IEEE Volunteers Bring Electronics Labs to Rural India
In remote villages across northeastern India, 100+ students are building Arduino projects and smart homes in new electronics labs—many touching circuit boards for the first time. IEEE volunteers turned STEM from a distant dream into hands-on reality for kids who never had access to science equipment.
In the forests and mountains of rural India, students are programming sensors and building smart homes with their own hands. These aren't privileged kids in city schools. They're children from villages in Assam and West Bengal who, until recently, had never seen an Arduino board.
Pallab Kr Gogoi grew up in these rural areas and watched bright students lose their engineering dreams to a single bad test score. Without labs, mentors, or even examples of STEM careers, most kids couldn't imagine becoming engineers no matter how curious they were about science.
In 2020, Gogoi and volunteers from the IEEE student chapter at the Indian Institute of Technology Kharagpur launched a solution. Their Teach, Train, and Build program brought hands-on electronics training directly to five underserved schools, starting with simple LED circuits and progressing to Arduino programming and automation.
The response was immediate.
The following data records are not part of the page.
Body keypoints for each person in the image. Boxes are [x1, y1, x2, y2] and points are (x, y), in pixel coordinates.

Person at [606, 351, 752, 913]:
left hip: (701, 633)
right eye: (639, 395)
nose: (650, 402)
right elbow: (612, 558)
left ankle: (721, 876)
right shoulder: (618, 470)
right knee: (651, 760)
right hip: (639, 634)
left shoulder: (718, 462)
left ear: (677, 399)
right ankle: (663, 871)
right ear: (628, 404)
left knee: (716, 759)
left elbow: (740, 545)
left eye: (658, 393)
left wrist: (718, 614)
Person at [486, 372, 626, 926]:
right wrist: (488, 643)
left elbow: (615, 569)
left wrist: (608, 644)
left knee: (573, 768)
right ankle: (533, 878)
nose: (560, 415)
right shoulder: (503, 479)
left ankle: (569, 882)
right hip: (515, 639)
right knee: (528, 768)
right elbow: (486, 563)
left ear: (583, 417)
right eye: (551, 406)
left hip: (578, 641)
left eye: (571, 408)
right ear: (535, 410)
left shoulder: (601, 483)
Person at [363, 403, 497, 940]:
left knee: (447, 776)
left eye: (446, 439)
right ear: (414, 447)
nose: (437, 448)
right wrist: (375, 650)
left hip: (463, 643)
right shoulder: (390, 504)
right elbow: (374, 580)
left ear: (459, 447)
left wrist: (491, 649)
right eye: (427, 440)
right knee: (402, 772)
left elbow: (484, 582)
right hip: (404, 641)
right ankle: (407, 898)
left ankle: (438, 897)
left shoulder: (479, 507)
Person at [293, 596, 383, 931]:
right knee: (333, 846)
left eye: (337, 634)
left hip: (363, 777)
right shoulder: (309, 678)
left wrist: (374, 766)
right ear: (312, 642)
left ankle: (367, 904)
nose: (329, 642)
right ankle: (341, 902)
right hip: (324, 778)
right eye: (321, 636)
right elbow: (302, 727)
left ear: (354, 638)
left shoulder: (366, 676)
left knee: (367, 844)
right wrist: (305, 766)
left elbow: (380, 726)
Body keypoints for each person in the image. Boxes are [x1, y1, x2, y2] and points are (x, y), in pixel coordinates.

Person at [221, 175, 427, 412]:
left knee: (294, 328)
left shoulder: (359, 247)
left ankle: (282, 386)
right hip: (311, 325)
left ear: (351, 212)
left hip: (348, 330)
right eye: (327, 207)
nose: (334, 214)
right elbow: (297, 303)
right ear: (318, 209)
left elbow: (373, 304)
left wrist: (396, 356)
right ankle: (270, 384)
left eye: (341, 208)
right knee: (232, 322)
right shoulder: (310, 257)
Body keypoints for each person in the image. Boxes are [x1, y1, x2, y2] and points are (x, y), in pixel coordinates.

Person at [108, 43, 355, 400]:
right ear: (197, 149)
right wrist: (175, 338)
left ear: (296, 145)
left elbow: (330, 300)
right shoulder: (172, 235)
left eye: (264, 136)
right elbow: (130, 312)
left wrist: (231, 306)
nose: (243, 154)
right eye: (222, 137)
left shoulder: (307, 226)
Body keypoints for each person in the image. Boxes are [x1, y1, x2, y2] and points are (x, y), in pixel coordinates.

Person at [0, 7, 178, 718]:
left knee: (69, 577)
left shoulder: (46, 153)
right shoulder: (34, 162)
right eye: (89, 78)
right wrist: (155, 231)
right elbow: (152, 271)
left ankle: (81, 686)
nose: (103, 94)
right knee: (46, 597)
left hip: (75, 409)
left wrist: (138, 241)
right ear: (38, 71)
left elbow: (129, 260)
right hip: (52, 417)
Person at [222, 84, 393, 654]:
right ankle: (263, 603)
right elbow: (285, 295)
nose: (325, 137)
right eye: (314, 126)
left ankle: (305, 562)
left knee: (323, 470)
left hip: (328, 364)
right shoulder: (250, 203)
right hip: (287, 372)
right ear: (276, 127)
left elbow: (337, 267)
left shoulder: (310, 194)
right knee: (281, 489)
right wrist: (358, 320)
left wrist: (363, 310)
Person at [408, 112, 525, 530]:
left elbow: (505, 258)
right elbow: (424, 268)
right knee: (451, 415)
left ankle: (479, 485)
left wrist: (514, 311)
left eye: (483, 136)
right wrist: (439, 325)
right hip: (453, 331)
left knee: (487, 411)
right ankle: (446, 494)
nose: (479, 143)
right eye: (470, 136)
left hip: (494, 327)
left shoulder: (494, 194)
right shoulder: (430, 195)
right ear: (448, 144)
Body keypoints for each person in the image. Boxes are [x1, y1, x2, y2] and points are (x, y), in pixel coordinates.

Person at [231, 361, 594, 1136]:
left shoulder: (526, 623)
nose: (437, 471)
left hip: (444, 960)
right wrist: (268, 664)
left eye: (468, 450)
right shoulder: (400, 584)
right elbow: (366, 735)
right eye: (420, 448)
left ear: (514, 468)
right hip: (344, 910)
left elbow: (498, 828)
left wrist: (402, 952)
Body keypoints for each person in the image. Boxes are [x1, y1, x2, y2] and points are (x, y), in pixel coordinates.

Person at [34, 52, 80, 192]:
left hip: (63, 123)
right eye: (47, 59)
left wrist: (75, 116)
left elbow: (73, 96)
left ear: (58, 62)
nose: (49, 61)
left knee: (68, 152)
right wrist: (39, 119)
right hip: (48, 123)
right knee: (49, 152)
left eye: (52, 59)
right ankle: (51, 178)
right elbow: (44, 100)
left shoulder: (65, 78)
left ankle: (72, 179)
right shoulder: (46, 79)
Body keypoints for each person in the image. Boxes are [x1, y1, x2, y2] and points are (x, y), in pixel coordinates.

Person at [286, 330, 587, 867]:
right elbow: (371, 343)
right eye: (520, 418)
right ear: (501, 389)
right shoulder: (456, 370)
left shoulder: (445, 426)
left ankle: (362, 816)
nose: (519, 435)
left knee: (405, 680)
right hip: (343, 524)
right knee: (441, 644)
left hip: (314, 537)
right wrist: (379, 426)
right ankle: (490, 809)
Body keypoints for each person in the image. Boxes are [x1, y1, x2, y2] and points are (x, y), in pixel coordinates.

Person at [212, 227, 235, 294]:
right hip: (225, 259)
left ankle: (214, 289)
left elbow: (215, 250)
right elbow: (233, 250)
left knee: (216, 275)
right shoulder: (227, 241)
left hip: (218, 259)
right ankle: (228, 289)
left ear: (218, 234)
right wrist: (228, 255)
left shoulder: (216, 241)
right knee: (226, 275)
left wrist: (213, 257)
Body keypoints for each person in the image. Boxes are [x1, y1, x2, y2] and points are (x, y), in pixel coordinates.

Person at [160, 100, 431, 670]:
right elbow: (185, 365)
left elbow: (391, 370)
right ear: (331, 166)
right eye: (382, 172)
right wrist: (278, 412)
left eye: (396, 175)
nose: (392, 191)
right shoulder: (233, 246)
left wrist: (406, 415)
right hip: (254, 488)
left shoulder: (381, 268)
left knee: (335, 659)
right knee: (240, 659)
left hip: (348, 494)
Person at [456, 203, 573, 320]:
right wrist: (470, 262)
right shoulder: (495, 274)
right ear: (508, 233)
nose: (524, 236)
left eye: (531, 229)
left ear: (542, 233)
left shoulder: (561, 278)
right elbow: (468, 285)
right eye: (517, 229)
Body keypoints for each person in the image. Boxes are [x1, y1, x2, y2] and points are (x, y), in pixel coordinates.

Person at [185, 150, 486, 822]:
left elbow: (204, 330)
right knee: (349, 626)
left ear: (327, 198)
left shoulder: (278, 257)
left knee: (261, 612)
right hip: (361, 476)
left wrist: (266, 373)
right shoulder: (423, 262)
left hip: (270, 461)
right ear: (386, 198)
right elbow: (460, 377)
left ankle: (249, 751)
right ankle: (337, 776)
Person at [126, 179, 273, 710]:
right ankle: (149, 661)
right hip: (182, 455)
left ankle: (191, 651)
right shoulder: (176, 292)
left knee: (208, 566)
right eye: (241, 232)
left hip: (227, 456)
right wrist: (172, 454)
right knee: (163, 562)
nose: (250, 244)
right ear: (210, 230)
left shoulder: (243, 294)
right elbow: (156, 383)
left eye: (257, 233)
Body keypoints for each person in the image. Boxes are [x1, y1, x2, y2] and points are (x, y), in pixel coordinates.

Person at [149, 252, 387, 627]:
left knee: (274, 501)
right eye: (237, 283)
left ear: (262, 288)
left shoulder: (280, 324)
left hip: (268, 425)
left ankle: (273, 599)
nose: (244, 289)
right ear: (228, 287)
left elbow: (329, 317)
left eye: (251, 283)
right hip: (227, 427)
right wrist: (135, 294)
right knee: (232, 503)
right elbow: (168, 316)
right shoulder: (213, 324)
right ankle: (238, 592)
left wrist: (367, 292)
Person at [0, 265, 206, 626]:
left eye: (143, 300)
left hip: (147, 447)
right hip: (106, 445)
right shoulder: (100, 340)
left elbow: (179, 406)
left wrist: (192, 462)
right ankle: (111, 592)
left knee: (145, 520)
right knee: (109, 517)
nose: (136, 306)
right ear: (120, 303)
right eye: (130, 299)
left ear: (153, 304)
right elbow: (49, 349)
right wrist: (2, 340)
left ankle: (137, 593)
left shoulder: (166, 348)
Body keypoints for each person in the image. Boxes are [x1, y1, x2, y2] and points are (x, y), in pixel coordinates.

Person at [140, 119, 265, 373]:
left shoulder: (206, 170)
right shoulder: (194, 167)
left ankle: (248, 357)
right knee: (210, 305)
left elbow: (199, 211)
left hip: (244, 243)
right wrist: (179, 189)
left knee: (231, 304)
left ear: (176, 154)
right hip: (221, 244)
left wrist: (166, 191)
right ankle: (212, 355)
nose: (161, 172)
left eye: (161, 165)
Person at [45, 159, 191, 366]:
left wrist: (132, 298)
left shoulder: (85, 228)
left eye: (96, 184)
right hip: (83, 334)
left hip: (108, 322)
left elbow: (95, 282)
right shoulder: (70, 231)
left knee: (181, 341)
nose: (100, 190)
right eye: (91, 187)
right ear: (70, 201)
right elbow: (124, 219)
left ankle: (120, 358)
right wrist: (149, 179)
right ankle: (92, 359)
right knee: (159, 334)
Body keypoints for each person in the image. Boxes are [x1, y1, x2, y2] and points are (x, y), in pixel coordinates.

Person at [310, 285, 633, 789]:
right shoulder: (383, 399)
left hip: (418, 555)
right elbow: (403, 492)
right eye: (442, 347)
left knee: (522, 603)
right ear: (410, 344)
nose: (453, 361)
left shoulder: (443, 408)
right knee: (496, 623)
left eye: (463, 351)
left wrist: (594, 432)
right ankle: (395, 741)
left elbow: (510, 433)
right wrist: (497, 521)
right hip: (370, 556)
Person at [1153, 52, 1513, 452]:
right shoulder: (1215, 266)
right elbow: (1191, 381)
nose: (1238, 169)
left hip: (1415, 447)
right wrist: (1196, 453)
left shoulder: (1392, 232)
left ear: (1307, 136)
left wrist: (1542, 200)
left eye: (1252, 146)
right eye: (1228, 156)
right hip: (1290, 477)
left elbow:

Nearly 100 students in the first year dove into circuit building, sensor projects, and friendly competitions. Volunteers explained complex topics like electromagnetic concepts through relatable demonstrations that stuck.
The program's success attracted funding from IEEE's Special Interest Group in Humanitarian Technology in 2022. That support created three permanent electronics hobby labs called E-HuTS in schools across the region, giving students dedicated spaces to experiment and innovate.

At the inauguration, students witnessed something powerful: Professor Mrinal Mandal delivering a motivational talk in Bengali, their own language. Soon after, those same students built a functioning smart home using Arduino and wireless modules—technology they'd only dreamed about before.
The Ripple Effect
The Assam program ran entirely in the Assamese language, ensuring students with limited English could fully participate. Female students showed up in overwhelming numbers, many touching electronics components for the first time—a meaningful step toward closing STEM's gender gap in rural India.
More than 85 students across both regions have now developed nearly three dozen original projects, from sensor-based alarms to environmental monitoring systems. These aren't copycat assignments. They're student-driven innovations created under IEEE mentorship.
The program tracks real outcomes using a structured evaluation matrix: workshop hours, tools provided, skills developed, knowledge retention, and long-term interest. This transparent methodology makes the model replicable for other communities facing similar barriers.
The initiative earned recognition in IEEE's 2022 annual report and won the IEEE Darrel Chong Student Activity Award in 2021. More importantly, it sparked the creation of new IEEE communities across India, extending the reach even further.
In villages where poverty once collided with curiosity, students now build the future with their own hands.